Paris, France, 21 May 2019. This PCR statement on paclitaxel drug-coated balloons (DCB) use in peripheral interventions addresses the controversy raised by the meta-analysis of K. Katsanos, MD, PhD (Patras University Hospital, Rion, Greece) and colleagues, published in late 2018. The Katsanos meta-analysis prompted widespread concern in the interventional community by suggesting that treatment with paclitaxel-eluting stents or DCBs for femoropopliteal disease is associated with increased
death beyond 1 year out to 5 years compared with uncoated balloon therapy.
The statement outlines that, as for any meta-analysis, the Katsanos analysis is subject to major inherent methodological limitations that prevent reliable interpretation of the primary findings. These include the use of study-level (rather than patient-level) data, limited longterm
data and high dropout rates (>80% loss of patient data at 4-5 years), unknown repeated exposure to paclitaxel during re-interventions, lack of adjudication of causes of death, and subsequent corrections to primary source data (announced in February 2019).
The Statement acknowledges that, while the results of the meta-analysis itself were far from conclusive, further evaluation is warranted given the widespread use of paclitaxel in peripheral interventions and the implications of the reported hazard. The publication did
serve as a wakeup call and swift action on the part of the interventional community, including industry and the FDA, to convene collaborative discussions, new analyses and presentations of patient level pooled data. A planned industry-wide pooled analysis is anticipated to be
presented at an upcoming FDA panel meeting in mid-June, with rapid dissemination of preliminary findings and planned next steps to the broader physician community.
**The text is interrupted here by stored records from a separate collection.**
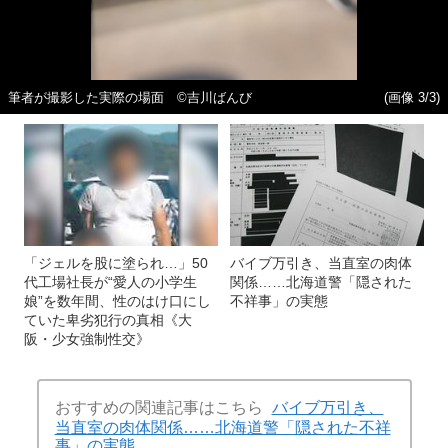
筆者が撮影した実際の場面 ©吉川ばんび
(画像 3/3)
「ジェルを股に塗られ…」50
バイブ万引き、当直室の肉体
代工場社長が“愛人の小学生
関係……北海道警「隠された
娘”を数年間、性のはけ口にし
不祥事」の実態
ていた卑劣犯行の真相《大
阪・少女強制性交》
おすすめの関連記事はこちら
バイブ万引き、
当直室の肉体関係……北海道警「隠された不祥
事」の実態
The statement emphasises that additional evidence from individual sponsor-driven patientlevel analyses of clinical trial data, as well as large-scale claims data, have failed to replicate the results of the meta-analysis with respect to an association of paclitaxel exposure with
long-term mortality. Furthermore, no safety signal has ever been shown in coronary DCB applications in the long-term.
PCR acknowledges the vital need for a carefully conducted and adjudicated industry-wide patient level pooled analysis to compare long-term safety outcomes. This analysis is planned to be presented at the upcoming FDA panel on June 19th and 20th. Finally, PCR strongly
supports resuming, under careful safety oversight, two large prospective randomised trials (BASIL 3 and SWEDPAD) that were suspended shortly after the Katsanos publication. These trials would provide the vital evidence necessary to evaluate the safety of DCB to better inform clinicians in everyday practice.
Pending the availability of more conclusive data, there is currently no strong evidence to justify changing clinical practice and clinicians should continue to use best judgment in the use of paclitaxel-based DCBs.